Figure 3. Overexpression of RAD51 increases the kinetics and efficiency of BIR.

(A) Southern blot analysis of the kinetics of repair product in wild type and pPGK::RAD51 cycling cells as indicated in Figure 1A. Lane S contains DNA from a colony where BIR occurred. (B) Kinetics of repair are shown for PCR of BIR induced in cycling wild type (WT) and pPGK::RAD51 cells. Data are the mean ±data range. (C) Efficiency of BIR in cells as measured by viability following a DSB in a BIR assay with increased homology (2,977 bp homology). Data from Figure 2A and Figure 3D (1,157 bp homology strain) are shown for comparison. Data are the mean ±s.e.m.

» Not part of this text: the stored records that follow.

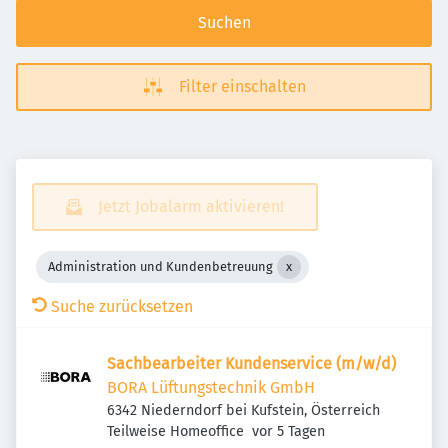
Suchen
Filter einschalten
Jetzt Jobalarm aktivieren!
Administration und Kundenbetreuung
Suche zurücksetzen
Sachbearbeiter Kundenservice (m/w/d)
BORA Lüftungstechnik GmbH
6342 Niederndorf bei Kufstein, Österreich
Veröffentlicht
:
Teilweise Homeoffice
vor 5 Tagen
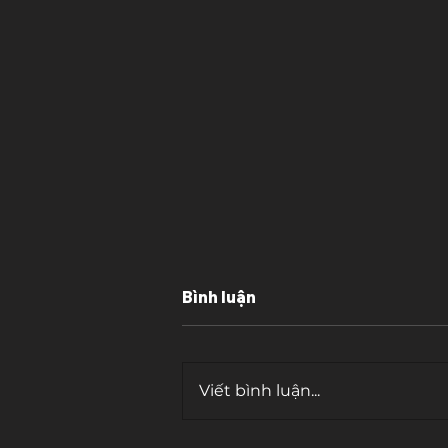
Bình luận
Viết bình luận...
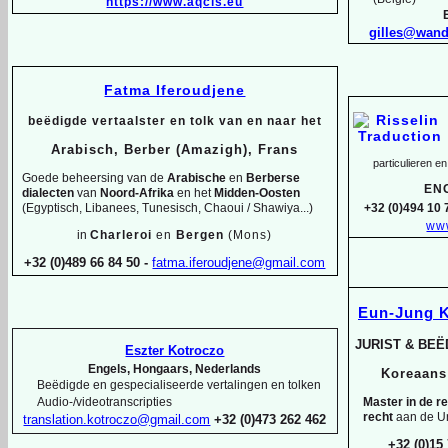
https://www.aqcis.eu
gilles@wan
Fatma Iferoudjene
beëdigde vertaalster en tolk van en naar het
Arabisch, Berber (Amazigh), Frans
particulieren en
Goede beheersing van de
Arabische
en
Berberse
EN
dialecten
van
Noord-
Afrika
en het
Midden-
Oosten
(Egyptisch, Libanees, Tunesisch, Chaoui / Shawiya...)
+32 (0)494 10 
www
in
Charleroi
en
Bergen
(Mons)
+32 (0)489 66 84 50 -
fatma.iferoudjene@gmail.com
Eun-
Jung 
JURIST & BE
Eszter Kotroczo
Engels, Hongaars, Nederlands
Koreaan
Beëdigde en gespecialiseerde vertalingen en tolken
Master in de r
Audio-
/videotranscripties
recht
aan de Un
translation.kotroczo@gmail.com
+32 (0)473 262 462
+32 (0)15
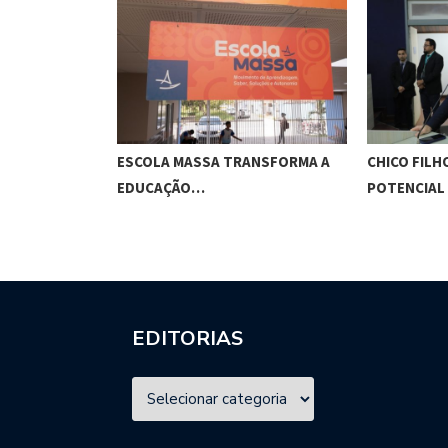
O CUNHA
ESCOLA MASSA TRANSFORMA A
CHICO FILH
ES…
EDUCAÇÃO…
POTENCIAL
EDITORIAS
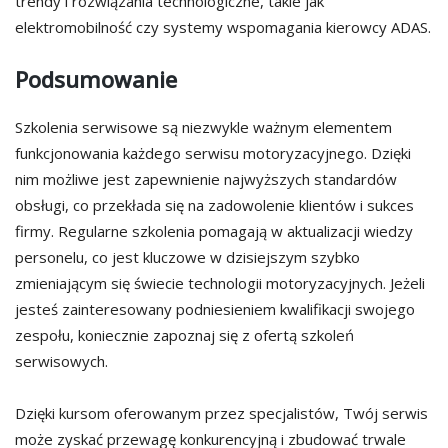
trendy i rozwiązania technologiczne, takie jak
elektromobilność czy systemy wspomagania kierowcy ADAS.
Podsumowanie
Szkolenia serwisowe są niezwykle ważnym elementem
funkcjonowania każdego serwisu motoryzacyjnego. Dzięki
nim możliwe jest zapewnienie najwyższych standardów
obsługi, co przekłada się na zadowolenie klientów i sukces
firmy. Regularne szkolenia pomagają w aktualizacji wiedzy
personelu, co jest kluczowe w dzisiejszym szybko
zmieniającym się świecie technologii motoryzacyjnych. Jeżeli
jesteś zainteresowany podniesieniem kwalifikacji swojego
zespołu, koniecznie zapoznaj się z ofertą szkoleń
serwisowych.
Dzięki kursom oferowanym przez specjalistów, Twój serwis
może zyskać przewagę konkurencyjną i zbudować trwale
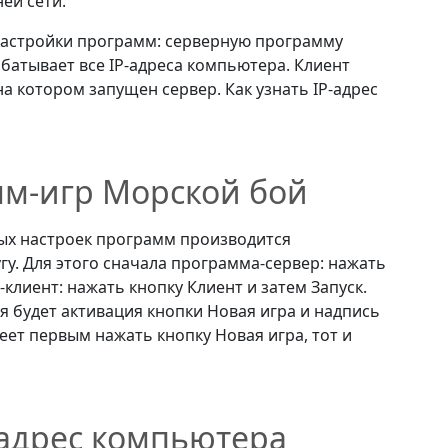
ей сети.
астройки программ: серверную программу
абатывает все IP-адреса компьютера. Клиент
а котором запущен сервер. Как узнать IP-адрес
мм-игр Морской бой
ых настроек программ производится
гу. Для этого сначала программа-сервер: нажать
клиент: нажать кнопку Клиент и затем Запуск.
 будет активация кнопки Новая игра и надпись
еет первым нажать кнопку Новая игра, тот и
-адрес компьютера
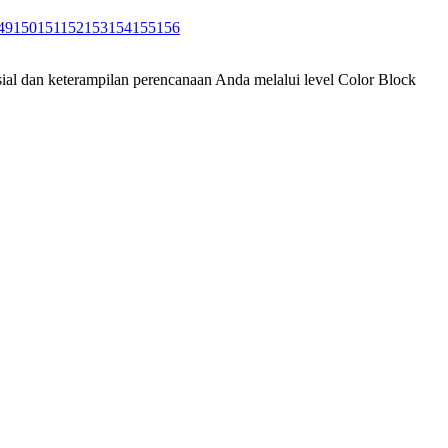
49
150
151
152
153
154
155
156
ial dan keterampilan perencanaan Anda melalui level Color Block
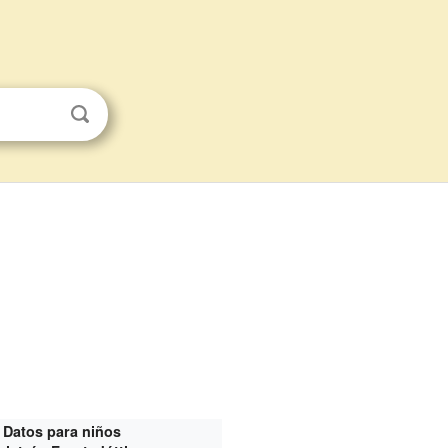
Datos para niños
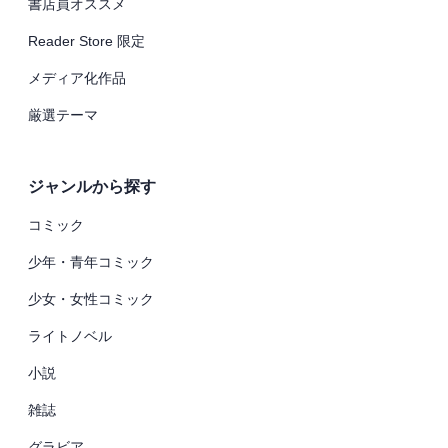
書店員オススメ
Reader Store 限定
メディア化作品
厳選テーマ
ジャンルから探す
コミック
少年・青年コミック
少女・女性コミック
ライトノベル
小説
雑誌
グラビア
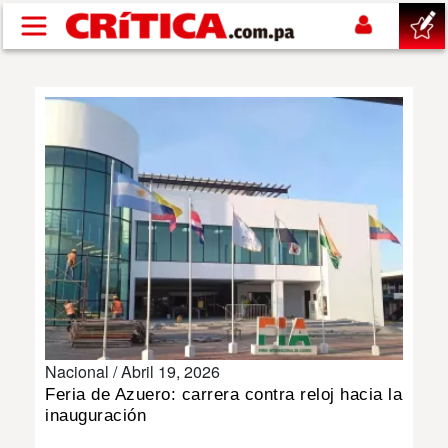
Pasar al contenido principal
buscar
SUCESOS
NACIONAL
POLÍTICA
SHOW
Nacional /
Abril 19, 2026
DEPORTES
Feria de Azuero: carrera contra reloj hacia la
inauguración
MUNDO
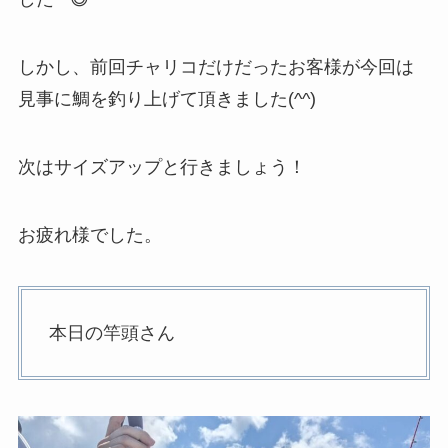
しかし、前回チャリコだけだったお客様が今回は
見事に鯛を釣り上げて頂きました(^^)
次はサイズアップと行きましょう！
お疲れ様でした。
本日の竿頭さん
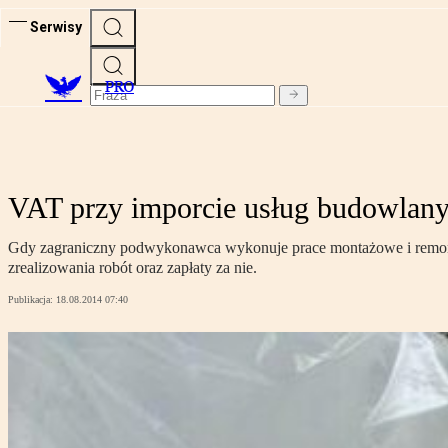
Serwisy
PRO
VAT przy imporcie usług budowla
Gdy zagraniczny podwykonawca wykonuje prace montażowe i remont
zrealizowania robót oraz zapłaty za nie.
Publikacja:
18.08.2014 07:40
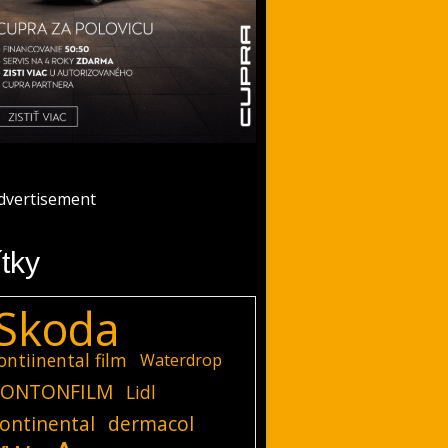
ítky
Skoda
ontiinental film
Waterdrop
ONTONFILM
Lidl
ontinental
dermacol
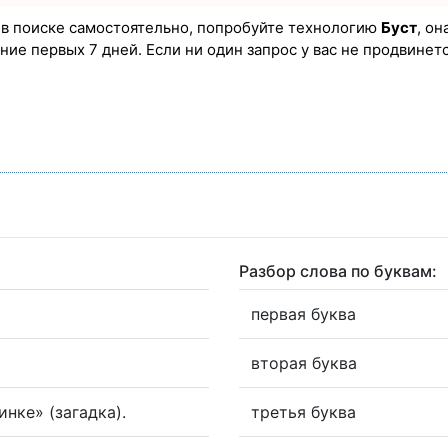
а в поиске самостоятельно, попробуйте технологию
Буст
, он
ие первых 7 дней. Если ни один запрос у вас не продвинется
Разбор слова по буквам:
первая буква
вторая буква
инке» (загадка).
третья буква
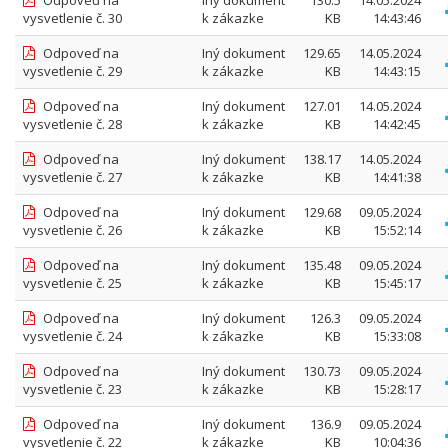
Odpoveď na
Iný dokument
130.5
14.05.2024
vysvetlenie č. 30
k zákazke
KB
14:43:46
Odpoveď na
Iný dokument
129.65
14.05.2024
vysvetlenie č. 29
k zákazke
KB
14:43:15
Odpoveď na
Iný dokument
127.01
14.05.2024
vysvetlenie č. 28
k zákazke
KB
14:42:45
Odpoveď na
Iný dokument
138.17
14.05.2024
vysvetlenie č. 27
k zákazke
KB
14:41:38
Odpoveď na
Iný dokument
129.68
09.05.2024
vysvetlenie č. 26
k zákazke
KB
15:52:14
Odpoveď na
Iný dokument
135.48
09.05.2024
vysvetlenie č. 25
k zákazke
KB
15:45:17
Odpoveď na
Iný dokument
126.3
09.05.2024
vysvetlenie č. 24
k zákazke
KB
15:33:08
Odpoveď na
Iný dokument
130.73
09.05.2024
vysvetlenie č. 23
k zákazke
KB
15:28:17
Odpoveď na
Iný dokument
136.9
09.05.2024
vysvetlenie č. 22
k zákazke
KB
10:04:36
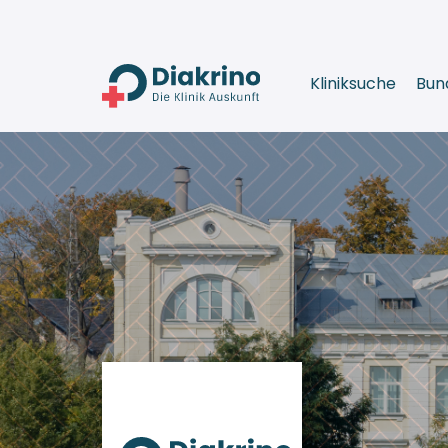
Kliniksuche
Bun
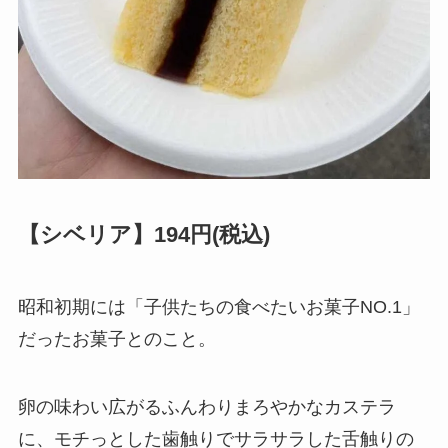
【シベリア】194円(税込)
昭和初期には「子供たちの食べたいお菓子NO.1」
だったお菓子とのこと。
卵の味わい広がるふんわりまろやかなカステラ
に、モチっとした歯触りでサラサラした舌触りの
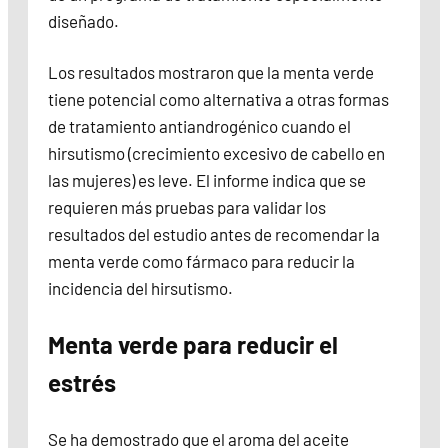
diseñado.
Los resultados mostraron que la menta verde
tiene potencial como alternativa a otras formas
de tratamiento antiandrogénico cuando el
hirsutismo (crecimiento excesivo de cabello en
las mujeres) es leve. El informe indica que se
requieren más pruebas para validar los
resultados del estudio antes de recomendar la
menta verde como fármaco para reducir la
incidencia del hirsutismo.
Menta verde para reducir el
estrés
Se ha demostrado que el aroma del aceite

Values marked with asterics are statistically significant (*represents p < 0.05, ** represents p < 0.01 compared to wild type). (D) Efficiency of BIR in strains graphed in Figure 2 also carrying either pPGK::RAD51 or pADH::RAD51 as measured by viability following a DSB. Data are the mean ±s.e.m. Values marked with asterics or number sign are statistically significant (*represents p < 0.05, ** represents p < 0.01 compared to wild type. # represents p < 0.05 to the corresponding single mutant). (E) Efficiency of GC in WT and pPGK::RAD51 as measured by viability following a DSB.